Los Angeles Superior Court Judge Elaine Lu ruled that Jennifer Spargifiore was bound by the terms of agreements she signed in 2016 and 2018 in which she said she would arbitrate disputes. Lu heard arguments on May 27 and then took the case under submission June 3.

In a sworn declaration, Spargifiore said that before filing her lawsuit, she knew nothing about having signed any arbitration agreements with Panda Express.

In her suit filed Feb. 26, Spargifiore, 23, alleged the 2019 incident was part of a trust-building activity hosted by Panda Express and the self- improvement consulting company Alive Seminars and Coaching Academy. Her manager allegedly told her that the seminar was required to be considered for a promotion.

The lawsuit stated that the plaintiff worked at the Santa Clarita Panda Express from August 2016 to July 2019 and that the sessions “bizarre and quickly devolved into psychological abuse.”

The incident in question happened July 13, 2019, where Spargifiore participated in an exercise wherein she was forced to strip to her underwear under the guise of trust-building, according to the lawsuit.

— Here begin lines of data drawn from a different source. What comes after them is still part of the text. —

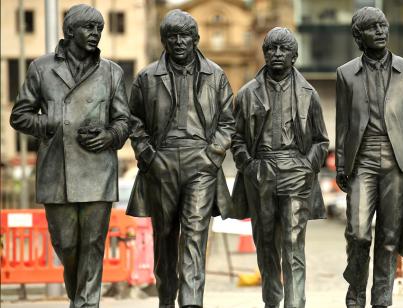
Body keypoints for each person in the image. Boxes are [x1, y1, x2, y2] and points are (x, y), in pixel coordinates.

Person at [10, 4, 130, 307]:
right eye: (89, 28)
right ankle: (79, 298)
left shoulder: (112, 72)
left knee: (93, 245)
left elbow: (124, 121)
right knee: (67, 245)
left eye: (99, 29)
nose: (96, 34)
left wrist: (110, 136)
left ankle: (87, 304)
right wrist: (48, 123)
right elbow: (19, 116)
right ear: (69, 31)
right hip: (56, 172)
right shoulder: (41, 68)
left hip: (98, 169)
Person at [125, 9, 235, 308]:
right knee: (165, 238)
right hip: (161, 163)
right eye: (172, 36)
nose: (179, 41)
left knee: (195, 237)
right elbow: (133, 120)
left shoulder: (215, 75)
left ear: (196, 38)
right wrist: (148, 156)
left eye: (185, 35)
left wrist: (212, 155)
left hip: (201, 163)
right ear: (163, 40)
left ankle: (191, 303)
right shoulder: (147, 77)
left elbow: (228, 121)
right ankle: (166, 300)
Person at [335, 7, 403, 308]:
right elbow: (343, 124)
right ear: (358, 36)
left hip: (398, 163)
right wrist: (340, 163)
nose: (380, 31)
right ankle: (355, 295)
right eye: (371, 27)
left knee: (389, 238)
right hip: (361, 160)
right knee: (358, 233)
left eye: (383, 26)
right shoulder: (346, 73)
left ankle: (381, 301)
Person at [231, 27, 329, 308]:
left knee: (293, 245)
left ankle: (295, 304)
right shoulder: (248, 93)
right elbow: (236, 138)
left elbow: (321, 141)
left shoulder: (309, 94)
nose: (276, 54)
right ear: (264, 54)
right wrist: (249, 166)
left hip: (295, 173)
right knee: (265, 246)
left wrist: (306, 167)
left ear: (294, 56)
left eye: (283, 49)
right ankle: (272, 302)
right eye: (271, 49)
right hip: (260, 172)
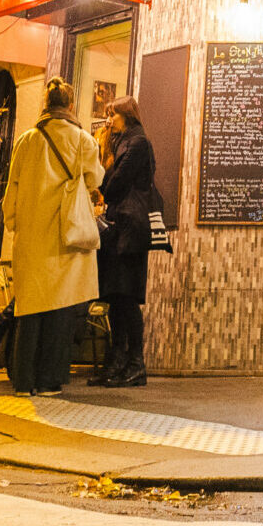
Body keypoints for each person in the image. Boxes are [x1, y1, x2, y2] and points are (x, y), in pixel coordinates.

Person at [1, 78, 102, 396]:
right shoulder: (84, 139)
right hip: (65, 233)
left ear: (46, 105)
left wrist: (13, 221)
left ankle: (23, 380)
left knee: (29, 308)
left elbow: (12, 185)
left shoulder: (27, 139)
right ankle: (48, 380)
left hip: (31, 234)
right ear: (70, 106)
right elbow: (95, 177)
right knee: (60, 307)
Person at [90, 96, 158, 388]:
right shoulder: (121, 142)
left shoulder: (138, 143)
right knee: (117, 298)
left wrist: (103, 183)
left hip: (131, 229)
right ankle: (117, 362)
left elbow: (115, 184)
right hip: (120, 227)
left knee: (127, 299)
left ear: (126, 115)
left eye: (112, 114)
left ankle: (135, 364)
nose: (108, 120)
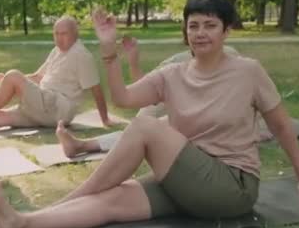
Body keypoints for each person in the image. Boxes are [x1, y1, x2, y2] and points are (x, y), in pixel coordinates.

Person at [0, 0, 299, 228]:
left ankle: (66, 200)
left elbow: (280, 124)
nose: (200, 33)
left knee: (146, 127)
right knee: (112, 200)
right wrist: (108, 50)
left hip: (231, 187)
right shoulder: (173, 74)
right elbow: (123, 98)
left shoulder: (248, 72)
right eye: (193, 25)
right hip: (185, 182)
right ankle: (23, 225)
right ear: (185, 31)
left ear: (226, 31)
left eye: (210, 25)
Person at [56, 42, 240, 158]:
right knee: (145, 127)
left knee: (151, 129)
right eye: (194, 26)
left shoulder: (230, 59)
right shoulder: (177, 62)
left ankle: (82, 145)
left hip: (203, 123)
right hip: (174, 115)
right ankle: (82, 145)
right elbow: (145, 89)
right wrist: (133, 62)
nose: (201, 34)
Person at [0, 16, 113, 130]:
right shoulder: (56, 51)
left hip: (56, 108)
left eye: (63, 34)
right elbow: (37, 77)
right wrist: (6, 81)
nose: (59, 38)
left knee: (13, 75)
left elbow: (96, 89)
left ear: (75, 34)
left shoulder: (82, 56)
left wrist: (105, 119)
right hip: (41, 106)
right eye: (56, 34)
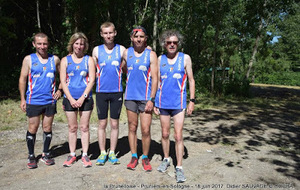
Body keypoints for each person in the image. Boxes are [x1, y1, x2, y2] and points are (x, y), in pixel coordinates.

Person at [153, 30, 195, 183]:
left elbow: (191, 80)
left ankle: (179, 167)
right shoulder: (159, 59)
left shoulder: (185, 58)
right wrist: (154, 101)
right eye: (169, 42)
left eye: (175, 42)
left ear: (178, 44)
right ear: (164, 44)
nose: (172, 45)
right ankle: (166, 158)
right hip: (163, 103)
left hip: (178, 103)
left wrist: (192, 101)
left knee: (177, 135)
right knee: (164, 134)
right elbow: (156, 81)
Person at [19, 32, 62, 169]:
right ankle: (31, 155)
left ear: (48, 44)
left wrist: (60, 90)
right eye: (39, 44)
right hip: (33, 100)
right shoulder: (28, 59)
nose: (42, 46)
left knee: (47, 127)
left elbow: (64, 75)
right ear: (34, 44)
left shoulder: (54, 59)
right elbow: (22, 79)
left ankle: (46, 153)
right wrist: (22, 99)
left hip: (49, 100)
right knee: (33, 128)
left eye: (44, 44)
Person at [121, 26, 158, 172]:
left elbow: (155, 78)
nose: (138, 39)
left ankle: (145, 157)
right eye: (136, 36)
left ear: (146, 39)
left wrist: (152, 99)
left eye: (141, 37)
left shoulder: (151, 54)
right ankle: (134, 156)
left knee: (145, 129)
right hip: (130, 96)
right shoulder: (126, 53)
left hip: (145, 98)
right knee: (132, 127)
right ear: (131, 38)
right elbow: (123, 68)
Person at [92, 22, 126, 165]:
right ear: (101, 34)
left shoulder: (122, 50)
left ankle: (112, 152)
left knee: (114, 124)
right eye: (105, 33)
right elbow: (91, 71)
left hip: (117, 91)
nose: (108, 35)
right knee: (101, 123)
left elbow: (126, 68)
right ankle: (102, 152)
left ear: (115, 33)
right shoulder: (96, 50)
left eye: (110, 33)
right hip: (101, 91)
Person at [60, 32, 95, 168]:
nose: (79, 46)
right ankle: (72, 154)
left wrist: (82, 98)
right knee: (72, 127)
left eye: (81, 44)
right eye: (76, 43)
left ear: (85, 45)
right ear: (72, 44)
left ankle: (85, 155)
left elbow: (92, 80)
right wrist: (70, 98)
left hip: (85, 98)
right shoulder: (65, 60)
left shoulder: (89, 60)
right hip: (69, 98)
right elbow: (62, 81)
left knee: (84, 127)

“The seminar more and more resembled a cult initiation ritual as time went on,” the lawsuit states.

Spargifiore went into the seminar “hopeful and optimistic about her future at Panda Express. She left it three days later scarred and downtrodden,” the suit states.

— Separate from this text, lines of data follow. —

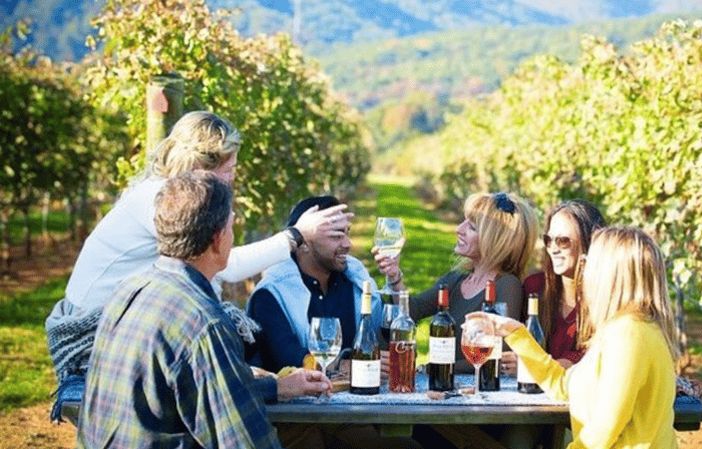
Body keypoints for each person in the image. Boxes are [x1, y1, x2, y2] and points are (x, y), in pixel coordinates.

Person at [45, 111, 348, 419]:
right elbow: (224, 264)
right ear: (200, 167)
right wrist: (296, 235)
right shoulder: (161, 199)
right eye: (228, 170)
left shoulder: (167, 193)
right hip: (96, 332)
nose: (232, 179)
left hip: (130, 319)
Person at [78, 171, 331, 448]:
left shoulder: (129, 291)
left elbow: (194, 391)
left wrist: (278, 387)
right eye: (232, 227)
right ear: (217, 239)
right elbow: (244, 440)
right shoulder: (203, 323)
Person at [470, 226, 679, 448]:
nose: (585, 272)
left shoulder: (628, 334)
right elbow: (562, 385)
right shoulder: (625, 329)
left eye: (590, 263)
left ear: (611, 275)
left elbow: (604, 429)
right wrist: (516, 333)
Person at [247, 196, 421, 449]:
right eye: (337, 236)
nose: (348, 244)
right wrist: (345, 363)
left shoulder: (354, 282)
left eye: (347, 233)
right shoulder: (271, 293)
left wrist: (394, 281)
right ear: (303, 244)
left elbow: (390, 332)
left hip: (346, 414)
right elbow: (288, 358)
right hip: (292, 418)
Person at [374, 192, 537, 374]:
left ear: (495, 241)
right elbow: (412, 311)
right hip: (446, 383)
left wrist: (429, 368)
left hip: (476, 388)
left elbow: (496, 356)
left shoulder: (507, 285)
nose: (459, 229)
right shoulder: (457, 279)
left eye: (472, 227)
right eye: (463, 221)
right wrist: (395, 276)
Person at [501, 199, 605, 376]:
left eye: (563, 241)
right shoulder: (535, 288)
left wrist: (535, 366)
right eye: (548, 240)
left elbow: (596, 359)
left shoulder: (606, 296)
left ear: (589, 242)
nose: (553, 249)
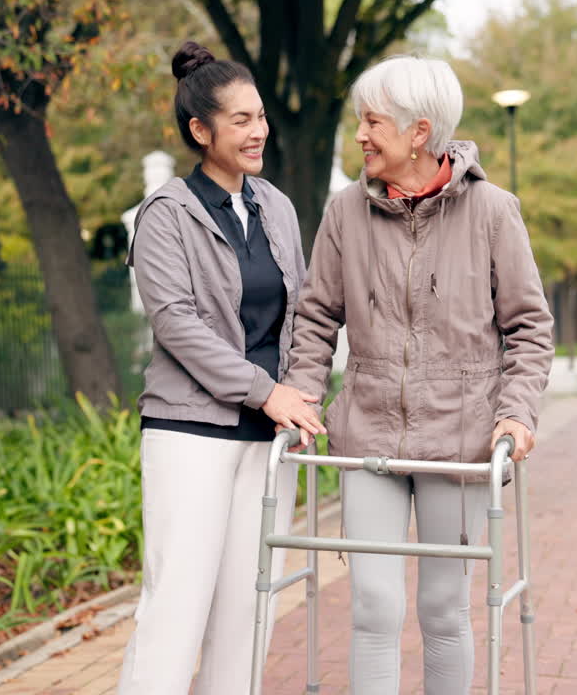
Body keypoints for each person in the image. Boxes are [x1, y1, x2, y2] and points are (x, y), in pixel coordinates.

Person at [279, 55, 554, 693]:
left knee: (442, 609)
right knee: (374, 606)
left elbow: (529, 327)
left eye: (372, 123)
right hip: (368, 430)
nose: (361, 137)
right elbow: (317, 314)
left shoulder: (493, 211)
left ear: (419, 132)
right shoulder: (345, 211)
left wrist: (517, 412)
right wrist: (304, 394)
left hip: (459, 440)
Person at [116, 41, 325, 695]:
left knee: (248, 612)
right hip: (191, 434)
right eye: (240, 120)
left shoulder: (279, 208)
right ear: (200, 131)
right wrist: (267, 391)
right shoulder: (165, 215)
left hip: (267, 441)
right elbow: (177, 324)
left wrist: (299, 395)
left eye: (260, 116)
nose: (258, 130)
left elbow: (303, 310)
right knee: (176, 607)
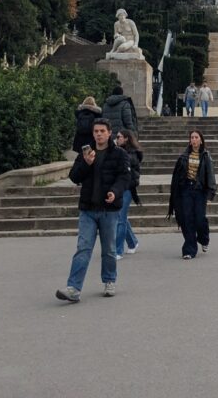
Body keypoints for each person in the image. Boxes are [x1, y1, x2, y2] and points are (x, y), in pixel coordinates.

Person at [56, 119, 130, 303]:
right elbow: (74, 177)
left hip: (109, 210)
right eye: (96, 131)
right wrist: (86, 164)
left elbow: (124, 177)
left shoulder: (119, 154)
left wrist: (115, 192)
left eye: (102, 131)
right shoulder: (86, 153)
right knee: (83, 248)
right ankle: (73, 288)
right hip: (88, 209)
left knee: (109, 250)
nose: (98, 134)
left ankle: (109, 280)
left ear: (109, 132)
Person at [168, 130, 217, 259]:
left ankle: (204, 238)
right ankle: (189, 249)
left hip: (200, 191)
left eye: (196, 137)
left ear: (201, 140)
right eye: (192, 137)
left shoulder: (206, 156)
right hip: (186, 191)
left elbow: (210, 175)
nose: (194, 140)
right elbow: (177, 175)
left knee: (200, 219)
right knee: (187, 218)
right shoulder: (184, 155)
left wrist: (211, 193)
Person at [114, 129, 143, 259]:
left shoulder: (132, 153)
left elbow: (126, 164)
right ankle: (133, 242)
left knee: (120, 218)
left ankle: (117, 250)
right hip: (117, 188)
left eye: (119, 137)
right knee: (122, 218)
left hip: (127, 189)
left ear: (126, 138)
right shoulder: (118, 151)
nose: (117, 138)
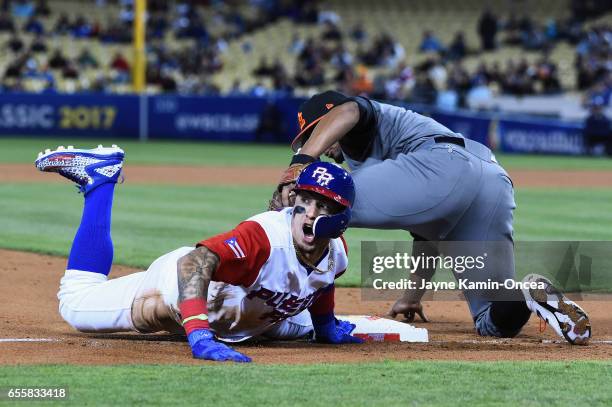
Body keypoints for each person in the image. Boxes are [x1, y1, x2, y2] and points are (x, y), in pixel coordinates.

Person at [269, 90, 592, 345]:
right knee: (492, 321)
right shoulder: (376, 166)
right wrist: (413, 295)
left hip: (441, 163)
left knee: (306, 209)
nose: (320, 148)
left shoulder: (363, 117)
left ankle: (269, 306)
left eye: (314, 134)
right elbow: (425, 232)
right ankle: (528, 292)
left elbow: (349, 110)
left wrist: (302, 159)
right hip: (490, 181)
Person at [35, 145, 363, 363]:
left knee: (304, 327)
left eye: (322, 206)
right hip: (187, 290)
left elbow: (323, 277)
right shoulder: (264, 238)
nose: (308, 212)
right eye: (304, 201)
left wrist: (325, 324)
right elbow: (194, 262)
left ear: (341, 219)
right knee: (75, 307)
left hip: (253, 313)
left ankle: (315, 324)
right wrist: (199, 333)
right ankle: (100, 179)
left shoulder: (337, 252)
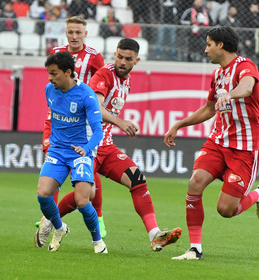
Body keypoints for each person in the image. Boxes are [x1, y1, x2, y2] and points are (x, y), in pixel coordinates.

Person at [39, 38, 183, 253]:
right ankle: (50, 221)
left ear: (137, 61)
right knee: (87, 195)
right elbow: (96, 106)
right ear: (114, 54)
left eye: (128, 59)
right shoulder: (104, 75)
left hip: (107, 146)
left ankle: (155, 235)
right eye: (119, 56)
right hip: (89, 145)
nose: (122, 62)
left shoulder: (127, 80)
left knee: (138, 180)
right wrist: (120, 122)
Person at [164, 26, 259, 260]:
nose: (205, 49)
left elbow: (247, 87)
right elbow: (209, 109)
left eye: (209, 44)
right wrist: (178, 125)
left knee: (226, 210)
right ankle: (195, 249)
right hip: (218, 142)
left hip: (244, 148)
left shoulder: (245, 66)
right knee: (195, 183)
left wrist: (229, 95)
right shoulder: (218, 74)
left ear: (221, 45)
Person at [35, 16, 106, 246]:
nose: (73, 36)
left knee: (84, 198)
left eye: (78, 32)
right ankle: (57, 226)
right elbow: (53, 112)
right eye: (70, 32)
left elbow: (103, 82)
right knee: (43, 191)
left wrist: (86, 148)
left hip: (81, 140)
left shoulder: (93, 64)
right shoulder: (50, 86)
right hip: (58, 142)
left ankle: (98, 238)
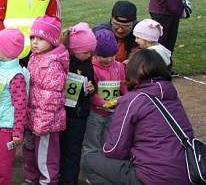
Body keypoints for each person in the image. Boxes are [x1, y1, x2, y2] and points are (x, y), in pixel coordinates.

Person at [82, 49, 194, 185]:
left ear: (136, 70)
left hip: (153, 177)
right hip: (188, 172)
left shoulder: (133, 100)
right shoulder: (171, 94)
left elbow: (114, 150)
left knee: (89, 161)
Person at [23, 16, 69, 185]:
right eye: (33, 38)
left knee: (45, 155)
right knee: (29, 149)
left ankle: (47, 181)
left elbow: (53, 96)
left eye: (40, 38)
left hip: (46, 121)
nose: (35, 42)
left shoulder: (54, 63)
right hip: (32, 115)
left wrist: (44, 122)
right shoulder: (35, 56)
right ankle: (31, 177)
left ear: (52, 40)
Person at [0, 29, 29, 185]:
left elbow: (21, 106)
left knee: (2, 165)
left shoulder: (16, 76)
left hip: (6, 128)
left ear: (7, 51)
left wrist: (17, 132)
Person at [59, 23, 97, 185]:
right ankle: (57, 177)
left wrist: (91, 88)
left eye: (91, 52)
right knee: (59, 148)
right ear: (74, 49)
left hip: (79, 116)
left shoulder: (88, 63)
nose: (89, 55)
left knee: (73, 151)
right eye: (86, 52)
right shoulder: (62, 62)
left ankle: (69, 180)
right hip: (61, 113)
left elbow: (91, 84)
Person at [81, 29, 128, 158]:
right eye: (103, 56)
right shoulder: (91, 68)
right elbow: (90, 93)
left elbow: (122, 86)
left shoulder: (119, 66)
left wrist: (126, 98)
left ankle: (103, 167)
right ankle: (91, 170)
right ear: (94, 54)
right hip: (95, 114)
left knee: (107, 140)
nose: (108, 59)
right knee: (92, 142)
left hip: (113, 113)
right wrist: (104, 103)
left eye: (112, 55)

Panda Express told her to attend the seminar and made it clear that any promotion depended on it, according to the suit. Panda Express, however, did not care about Spargifiore’s experience at Alive Seminars or that she had been humiliated in front of her co-workers, the suit alleges.

“Her chances of promotion were destroyed,” the suit states. “She had been forced to strip in front of her co-workers.”

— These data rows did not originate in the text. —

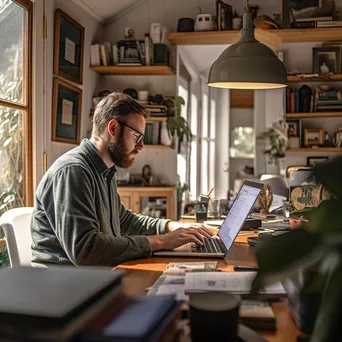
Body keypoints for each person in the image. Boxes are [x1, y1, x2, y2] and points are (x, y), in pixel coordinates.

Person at [31, 93, 213, 267]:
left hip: (91, 278)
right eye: (137, 137)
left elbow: (124, 221)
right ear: (113, 128)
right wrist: (161, 241)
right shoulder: (74, 171)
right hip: (65, 285)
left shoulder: (104, 170)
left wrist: (170, 227)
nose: (141, 146)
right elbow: (86, 250)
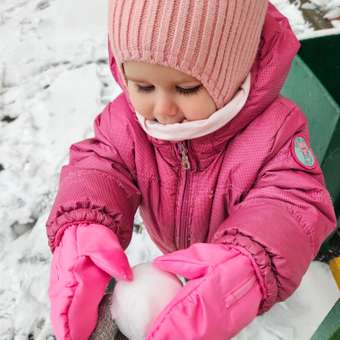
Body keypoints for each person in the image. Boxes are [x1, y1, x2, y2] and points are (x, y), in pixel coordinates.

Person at [46, 1, 337, 339]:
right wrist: (84, 222)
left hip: (238, 280)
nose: (163, 109)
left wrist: (250, 265)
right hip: (180, 250)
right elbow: (102, 165)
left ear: (234, 71)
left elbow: (291, 202)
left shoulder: (273, 132)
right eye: (143, 87)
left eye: (186, 89)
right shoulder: (129, 121)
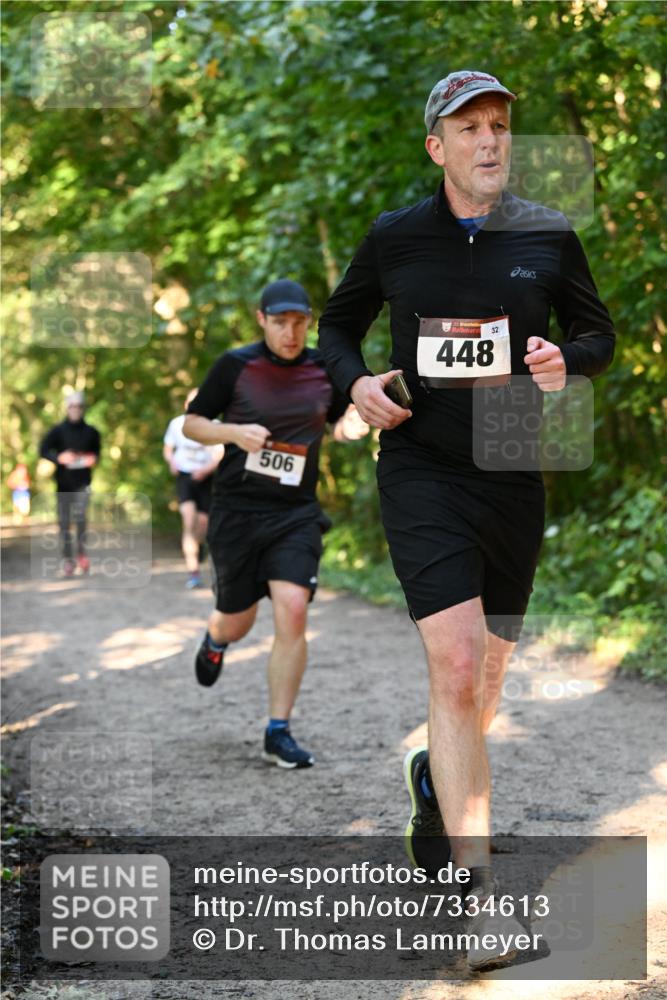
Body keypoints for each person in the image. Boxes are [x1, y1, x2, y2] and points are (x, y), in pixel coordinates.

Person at [319, 70, 615, 968]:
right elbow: (338, 331)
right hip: (421, 470)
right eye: (469, 128)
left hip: (511, 472)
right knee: (451, 670)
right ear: (436, 147)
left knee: (479, 691)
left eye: (498, 126)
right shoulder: (395, 236)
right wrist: (358, 384)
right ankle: (473, 912)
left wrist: (565, 361)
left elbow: (596, 335)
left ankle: (428, 782)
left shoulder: (547, 233)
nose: (489, 140)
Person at [184, 279, 368, 769]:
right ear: (261, 320)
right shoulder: (236, 365)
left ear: (309, 322)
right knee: (238, 619)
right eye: (280, 322)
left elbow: (337, 422)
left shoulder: (322, 368)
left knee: (293, 609)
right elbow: (193, 422)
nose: (291, 332)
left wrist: (356, 424)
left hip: (295, 514)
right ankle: (216, 638)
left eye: (299, 322)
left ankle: (277, 731)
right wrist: (234, 432)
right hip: (238, 513)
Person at [163, 389, 223, 589]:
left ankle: (200, 549)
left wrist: (206, 470)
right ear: (185, 404)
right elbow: (168, 449)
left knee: (204, 525)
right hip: (185, 477)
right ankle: (194, 572)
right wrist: (171, 462)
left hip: (205, 478)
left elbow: (219, 453)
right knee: (188, 520)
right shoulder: (176, 424)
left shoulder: (213, 425)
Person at [39, 391, 101, 577]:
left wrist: (92, 459)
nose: (75, 409)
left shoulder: (92, 432)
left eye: (79, 406)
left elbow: (97, 454)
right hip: (63, 484)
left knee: (81, 520)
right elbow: (42, 450)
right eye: (72, 406)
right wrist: (59, 457)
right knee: (65, 524)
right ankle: (68, 559)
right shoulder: (58, 430)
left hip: (83, 483)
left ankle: (82, 554)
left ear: (83, 408)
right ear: (67, 408)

Spargifiore’s work conditions became intolerable and she was forced to resign as a result in July 2019, her suit alleges.

The fast-food eatery’s parent company, Panda Restaurant Group, previously said it had launched its own investigation into Spargifiore’s allegations.

“We do not condone the kind of behavior described in the lawsuit, and it is deeply concerning to us,” the statement read.